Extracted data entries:
○ ○ ○ ○ ○

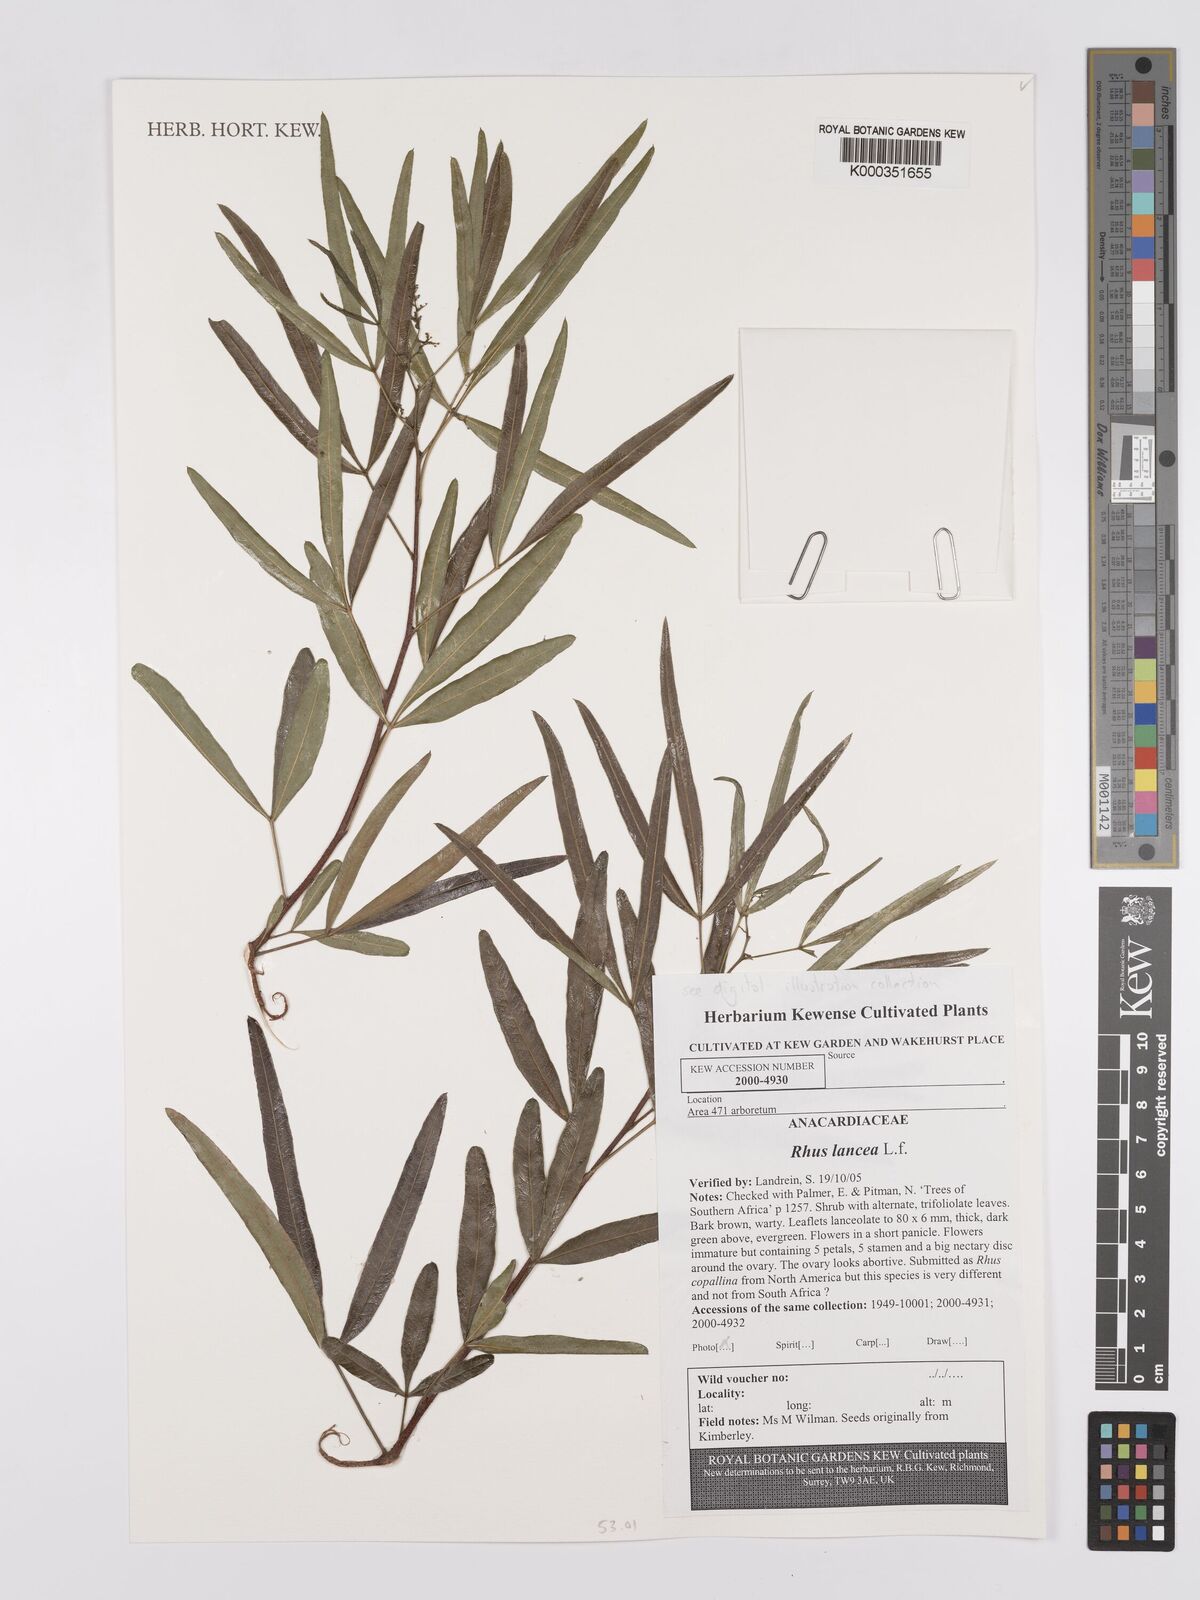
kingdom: Plantae
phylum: Tracheophyta
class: Magnoliopsida
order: Sapindales
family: Anacardiaceae
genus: Searsia
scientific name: Searsia lancea
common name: Cashew
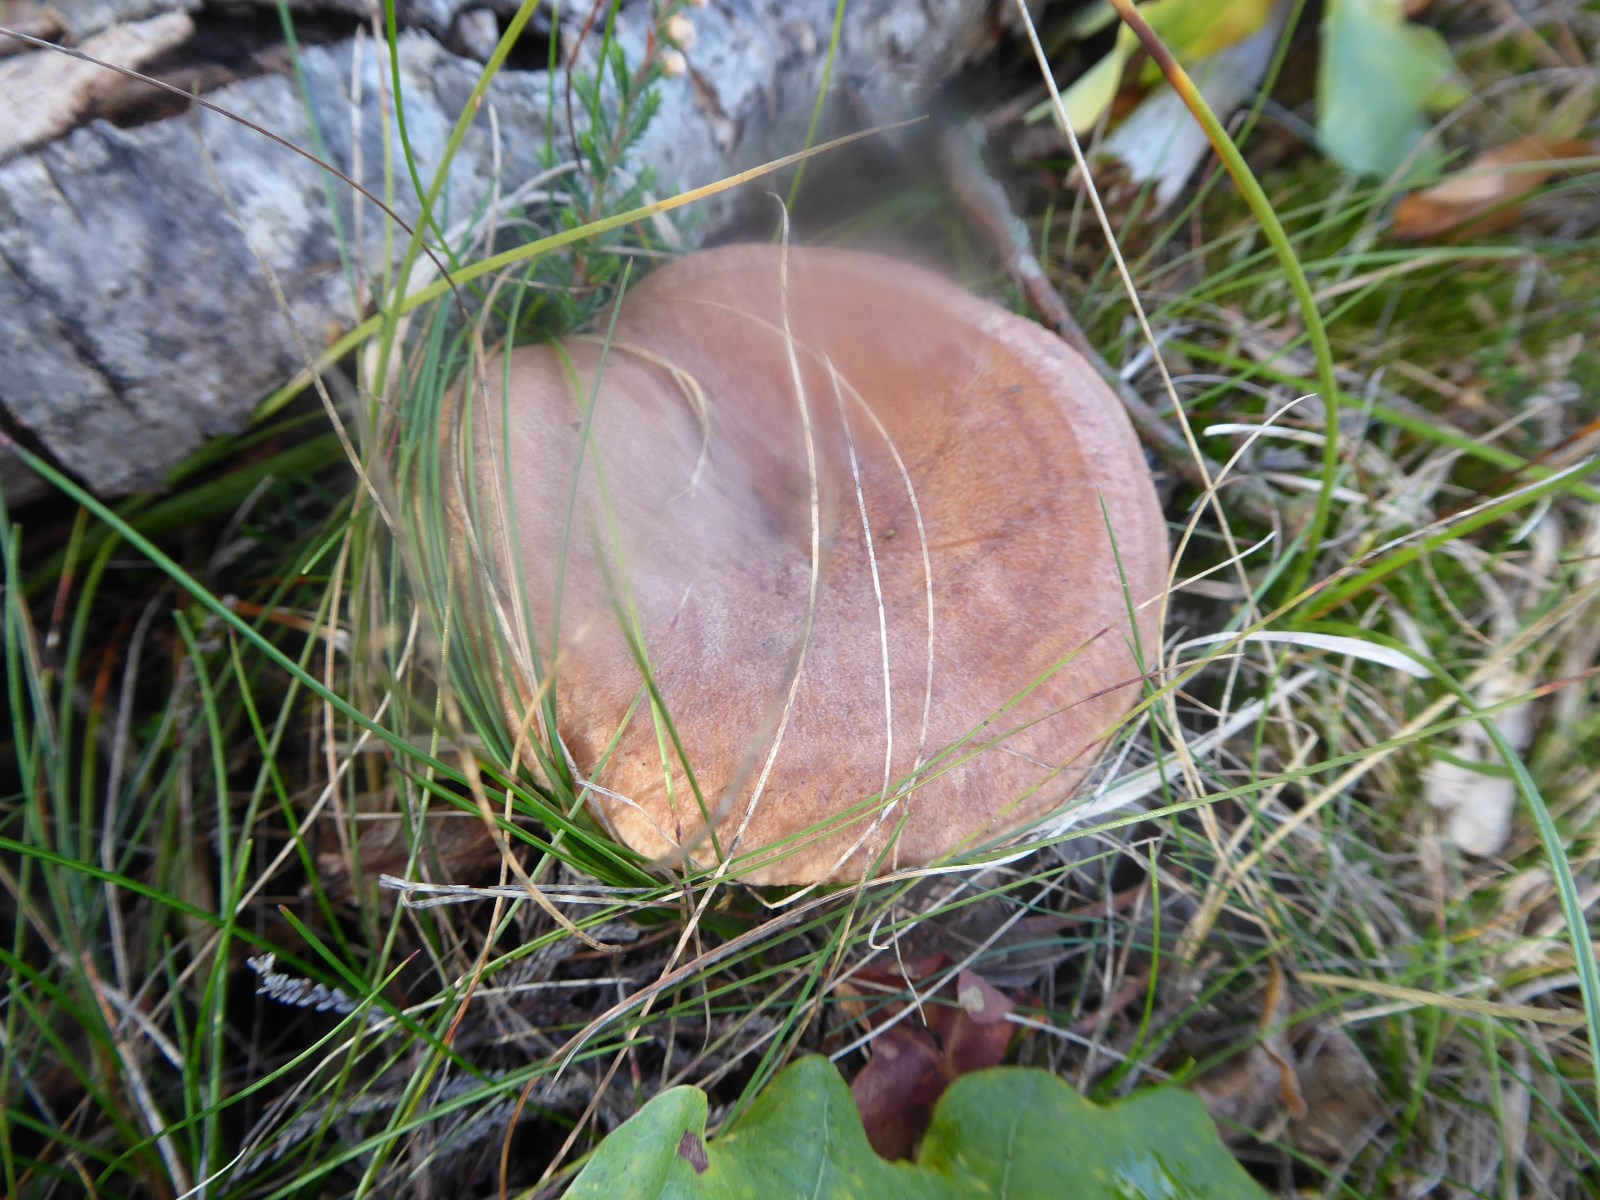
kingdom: Fungi
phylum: Basidiomycota
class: Agaricomycetes
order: Russulales
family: Russulaceae
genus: Lactarius
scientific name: Lactarius quietus
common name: ege-mælkehat
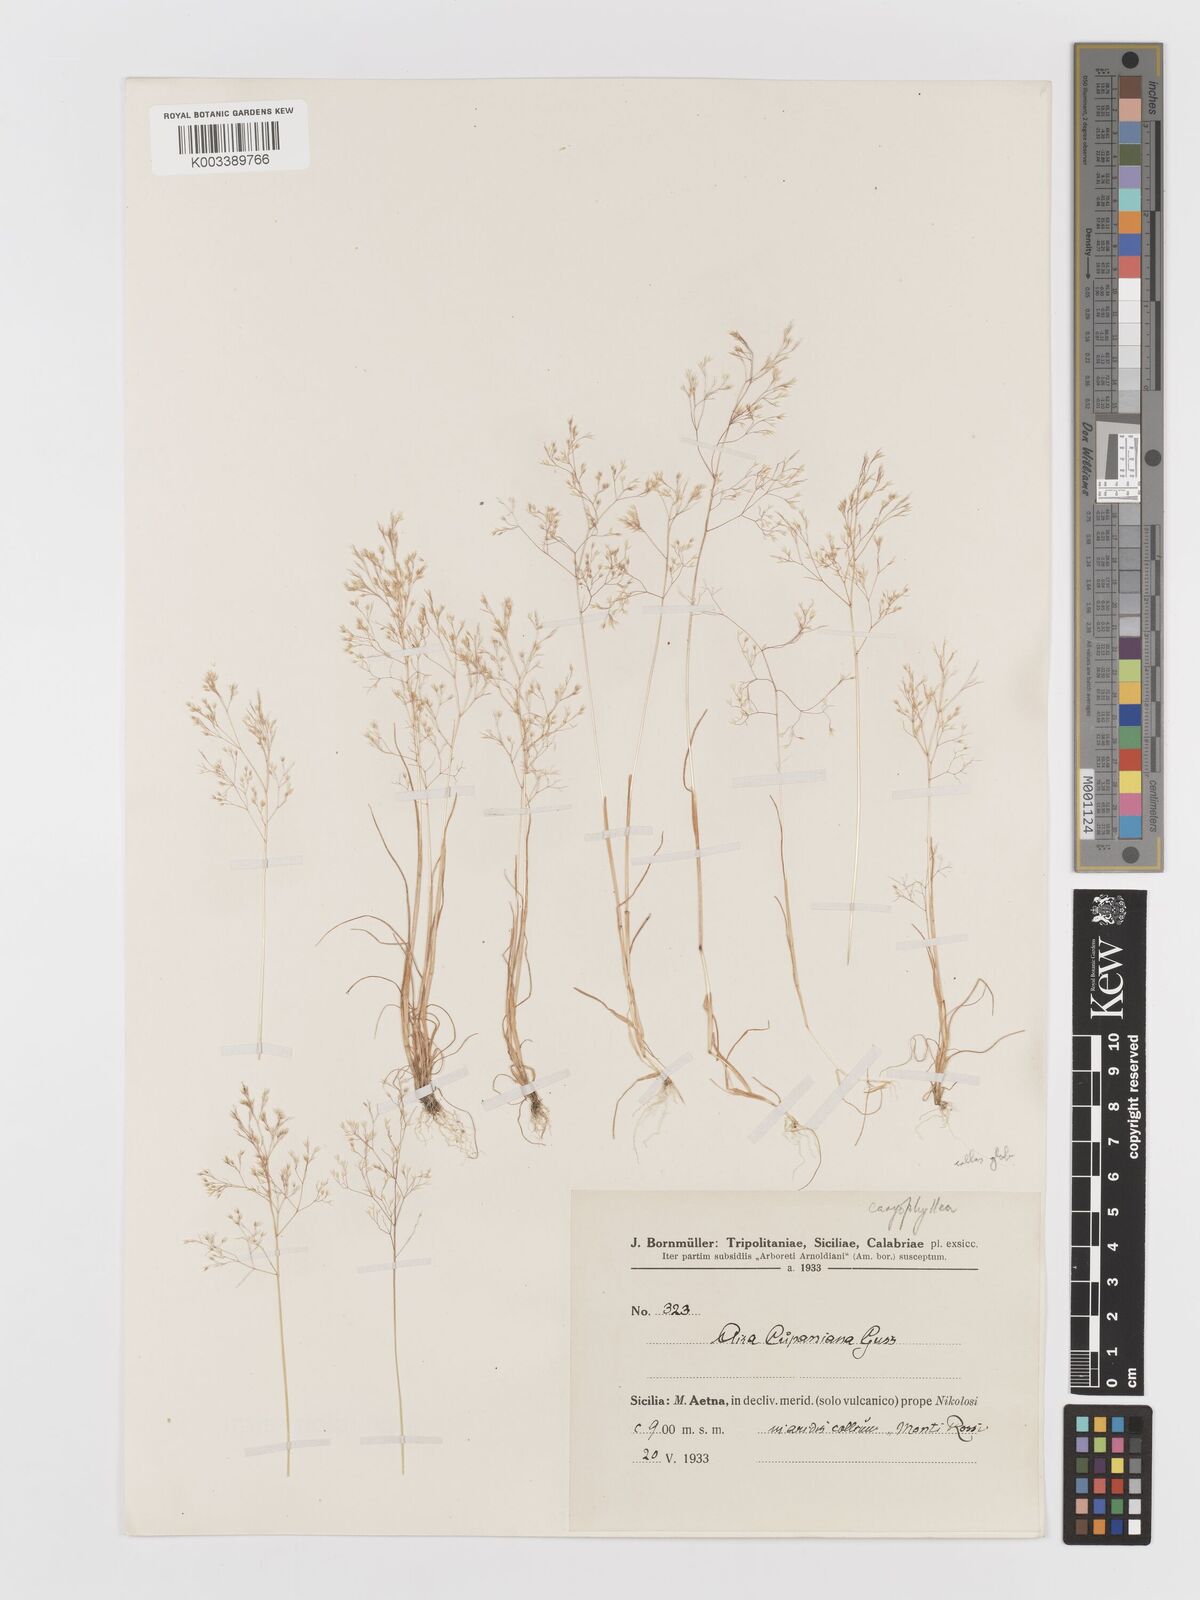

○ ○ ○ ○ ○

▸ **Task statement**
Please copy out the rows again with "common name" swapped for "vernacular name" throughout, keeping everything else the same and omitting the pictures.

▸ **Exercise response**
kingdom: Plantae
phylum: Tracheophyta
class: Magnoliopsida
order: Sapindales
family: Anacardiaceae
genus: Searsia
scientific name: Searsia lancea
vernacular name: Cashew
kingdom: Fungi
phylum: Basidiomycota
class: Agaricomycetes
order: Russulales
family: Russulaceae
genus: Lactarius
scientific name: Lactarius quietus
vernacular name: ege-mælkehat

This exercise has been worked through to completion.